Write out the lines of the rows below word for word, starting at the line that contains "collection date as typed: 22 Jul 1937" and ending at the line that contains "collection date: 1929", with both of those lines included.

Collected data entries

Begin

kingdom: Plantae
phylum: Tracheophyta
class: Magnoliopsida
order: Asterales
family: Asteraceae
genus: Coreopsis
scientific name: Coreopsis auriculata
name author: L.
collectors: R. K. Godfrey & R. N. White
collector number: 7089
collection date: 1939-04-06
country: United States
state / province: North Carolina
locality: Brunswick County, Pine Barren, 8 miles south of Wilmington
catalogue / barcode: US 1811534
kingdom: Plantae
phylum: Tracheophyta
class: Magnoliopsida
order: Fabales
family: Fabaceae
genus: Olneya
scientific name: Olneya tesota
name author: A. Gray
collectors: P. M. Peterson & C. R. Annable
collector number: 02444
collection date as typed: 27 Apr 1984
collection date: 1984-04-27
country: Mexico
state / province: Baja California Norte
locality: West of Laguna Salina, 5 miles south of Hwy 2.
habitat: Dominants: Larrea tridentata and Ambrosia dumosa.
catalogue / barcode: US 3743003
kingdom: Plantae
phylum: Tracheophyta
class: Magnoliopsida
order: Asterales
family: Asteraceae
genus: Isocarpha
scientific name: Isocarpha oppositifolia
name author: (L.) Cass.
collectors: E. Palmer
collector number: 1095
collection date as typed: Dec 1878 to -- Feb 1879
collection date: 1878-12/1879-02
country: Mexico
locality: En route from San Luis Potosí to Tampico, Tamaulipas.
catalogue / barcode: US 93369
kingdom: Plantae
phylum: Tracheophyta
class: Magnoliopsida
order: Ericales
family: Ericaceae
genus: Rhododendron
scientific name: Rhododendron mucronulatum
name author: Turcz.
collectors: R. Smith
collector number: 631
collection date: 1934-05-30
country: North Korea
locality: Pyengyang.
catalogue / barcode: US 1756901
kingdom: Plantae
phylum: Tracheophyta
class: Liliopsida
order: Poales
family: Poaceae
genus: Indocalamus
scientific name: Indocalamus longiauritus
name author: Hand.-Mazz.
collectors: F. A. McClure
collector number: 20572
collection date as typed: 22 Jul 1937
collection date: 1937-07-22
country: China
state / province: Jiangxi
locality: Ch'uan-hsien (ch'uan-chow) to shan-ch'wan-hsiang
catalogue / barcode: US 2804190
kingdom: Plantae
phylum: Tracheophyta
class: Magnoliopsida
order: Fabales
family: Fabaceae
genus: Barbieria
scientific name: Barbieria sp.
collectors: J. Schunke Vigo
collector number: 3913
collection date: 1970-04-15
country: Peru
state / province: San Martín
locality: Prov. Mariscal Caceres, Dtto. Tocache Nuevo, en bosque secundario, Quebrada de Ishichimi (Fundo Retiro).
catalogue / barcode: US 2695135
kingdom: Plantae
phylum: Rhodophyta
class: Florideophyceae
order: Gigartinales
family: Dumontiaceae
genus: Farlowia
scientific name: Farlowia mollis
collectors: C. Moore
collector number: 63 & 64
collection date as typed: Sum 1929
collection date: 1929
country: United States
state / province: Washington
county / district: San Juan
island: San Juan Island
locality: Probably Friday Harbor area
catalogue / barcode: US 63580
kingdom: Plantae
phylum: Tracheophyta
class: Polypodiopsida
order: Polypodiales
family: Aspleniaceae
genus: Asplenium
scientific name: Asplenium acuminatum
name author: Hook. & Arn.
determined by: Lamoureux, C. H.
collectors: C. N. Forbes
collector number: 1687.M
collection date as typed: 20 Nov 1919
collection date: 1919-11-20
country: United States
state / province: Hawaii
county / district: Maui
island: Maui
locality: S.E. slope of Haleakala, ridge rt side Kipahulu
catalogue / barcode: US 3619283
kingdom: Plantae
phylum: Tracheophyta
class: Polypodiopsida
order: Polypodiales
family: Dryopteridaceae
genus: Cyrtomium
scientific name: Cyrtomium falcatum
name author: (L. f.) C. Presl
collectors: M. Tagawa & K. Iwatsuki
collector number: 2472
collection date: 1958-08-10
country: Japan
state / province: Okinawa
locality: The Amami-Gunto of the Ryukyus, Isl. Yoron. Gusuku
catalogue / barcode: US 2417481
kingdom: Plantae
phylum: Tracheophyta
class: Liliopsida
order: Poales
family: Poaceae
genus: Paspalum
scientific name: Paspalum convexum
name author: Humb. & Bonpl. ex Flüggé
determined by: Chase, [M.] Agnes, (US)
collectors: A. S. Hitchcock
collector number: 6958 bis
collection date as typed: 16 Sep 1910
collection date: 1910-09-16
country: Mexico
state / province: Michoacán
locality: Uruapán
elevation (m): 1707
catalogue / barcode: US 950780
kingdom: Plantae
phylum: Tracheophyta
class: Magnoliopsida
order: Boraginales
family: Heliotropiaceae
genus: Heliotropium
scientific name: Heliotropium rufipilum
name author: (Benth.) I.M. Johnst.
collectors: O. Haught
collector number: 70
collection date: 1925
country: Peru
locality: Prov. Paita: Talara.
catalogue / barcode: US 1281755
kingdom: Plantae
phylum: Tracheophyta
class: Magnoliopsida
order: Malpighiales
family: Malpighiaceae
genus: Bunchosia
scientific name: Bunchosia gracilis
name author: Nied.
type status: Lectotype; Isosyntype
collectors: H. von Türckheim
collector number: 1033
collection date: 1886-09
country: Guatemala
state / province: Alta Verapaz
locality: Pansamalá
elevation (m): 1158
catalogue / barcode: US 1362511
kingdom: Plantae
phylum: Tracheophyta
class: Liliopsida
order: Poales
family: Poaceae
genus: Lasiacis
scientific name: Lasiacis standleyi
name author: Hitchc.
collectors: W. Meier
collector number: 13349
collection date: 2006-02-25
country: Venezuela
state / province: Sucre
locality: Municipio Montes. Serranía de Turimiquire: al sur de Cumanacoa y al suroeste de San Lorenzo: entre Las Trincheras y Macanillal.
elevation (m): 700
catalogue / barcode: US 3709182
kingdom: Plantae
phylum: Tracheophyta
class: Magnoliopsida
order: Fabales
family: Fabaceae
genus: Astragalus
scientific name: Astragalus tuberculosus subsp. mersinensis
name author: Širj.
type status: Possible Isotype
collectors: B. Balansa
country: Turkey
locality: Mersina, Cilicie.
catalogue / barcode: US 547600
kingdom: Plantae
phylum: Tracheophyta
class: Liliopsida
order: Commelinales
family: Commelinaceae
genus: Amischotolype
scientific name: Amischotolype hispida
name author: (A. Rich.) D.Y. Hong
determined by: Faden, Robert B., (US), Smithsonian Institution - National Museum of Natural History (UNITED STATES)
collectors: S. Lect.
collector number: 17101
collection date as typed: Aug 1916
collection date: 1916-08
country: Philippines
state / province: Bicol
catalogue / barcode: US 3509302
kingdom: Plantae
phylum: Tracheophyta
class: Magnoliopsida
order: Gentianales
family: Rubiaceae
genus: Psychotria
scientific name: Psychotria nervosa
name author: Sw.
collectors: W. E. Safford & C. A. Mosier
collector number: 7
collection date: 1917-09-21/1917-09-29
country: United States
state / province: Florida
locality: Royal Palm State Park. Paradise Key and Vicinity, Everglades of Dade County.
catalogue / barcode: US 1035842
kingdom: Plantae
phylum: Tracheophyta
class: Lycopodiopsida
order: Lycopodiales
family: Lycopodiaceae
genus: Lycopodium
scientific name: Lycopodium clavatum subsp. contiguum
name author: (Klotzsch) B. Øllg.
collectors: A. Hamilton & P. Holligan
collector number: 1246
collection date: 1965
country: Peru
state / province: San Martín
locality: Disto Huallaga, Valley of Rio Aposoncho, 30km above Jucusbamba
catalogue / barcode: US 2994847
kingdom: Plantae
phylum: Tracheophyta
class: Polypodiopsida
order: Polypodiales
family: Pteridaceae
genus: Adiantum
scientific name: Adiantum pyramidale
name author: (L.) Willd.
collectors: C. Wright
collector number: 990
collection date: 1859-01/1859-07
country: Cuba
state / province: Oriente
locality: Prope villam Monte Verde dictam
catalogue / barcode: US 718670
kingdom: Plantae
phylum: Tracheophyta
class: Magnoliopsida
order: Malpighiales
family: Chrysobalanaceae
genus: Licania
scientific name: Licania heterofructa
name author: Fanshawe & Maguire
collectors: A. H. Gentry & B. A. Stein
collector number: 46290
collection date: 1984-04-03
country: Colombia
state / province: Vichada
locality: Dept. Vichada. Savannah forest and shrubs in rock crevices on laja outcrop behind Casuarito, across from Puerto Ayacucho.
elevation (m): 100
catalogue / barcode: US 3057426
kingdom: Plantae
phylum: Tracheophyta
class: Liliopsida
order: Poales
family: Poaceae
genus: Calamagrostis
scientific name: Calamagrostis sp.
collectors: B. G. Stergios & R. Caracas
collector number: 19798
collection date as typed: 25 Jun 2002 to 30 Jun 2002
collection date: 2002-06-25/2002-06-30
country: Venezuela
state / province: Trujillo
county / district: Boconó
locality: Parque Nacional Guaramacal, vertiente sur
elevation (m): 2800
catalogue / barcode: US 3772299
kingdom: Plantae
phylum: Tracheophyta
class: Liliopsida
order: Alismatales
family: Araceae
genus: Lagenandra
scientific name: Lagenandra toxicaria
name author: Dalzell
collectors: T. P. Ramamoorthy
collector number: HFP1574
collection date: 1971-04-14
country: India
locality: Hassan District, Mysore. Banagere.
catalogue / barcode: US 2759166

End

Full answer:
collection date as typed: 22 Jul 1937
collection date: 1937-07-22
country: China
state / province: Jiangxi
locality: Ch'uan-hsien (ch'uan-chow) to shan-ch'wan-hsiang
catalogue / barcode: US 2804190
kingdom: Plantae
phylum: Tracheophyta
class: Magnoliopsida
order: Fabales
family: Fabaceae
genus: Barbieria
scientific name: Barbieria sp.
collectors: J. Schunke Vigo
collector number: 3913
collection date: 1970-04-15
country: Peru
state / province: San Martín
locality: Prov. Mariscal Caceres, Dtto. Tocache Nuevo, en bosque secundario, Quebrada de Ishichimi (Fundo Retiro).
catalogue / barcode: US 2695135
kingdom: Plantae
phylum: Rhodophyta
class: Florideophyceae
order: Gigartinales
family: Dumontiaceae
genus: Farlowia
scientific name: Farlowia mollis
collectors: C. Moore
collector number: 63 & 64
collection date as typed: Sum 1929
collection date: 1929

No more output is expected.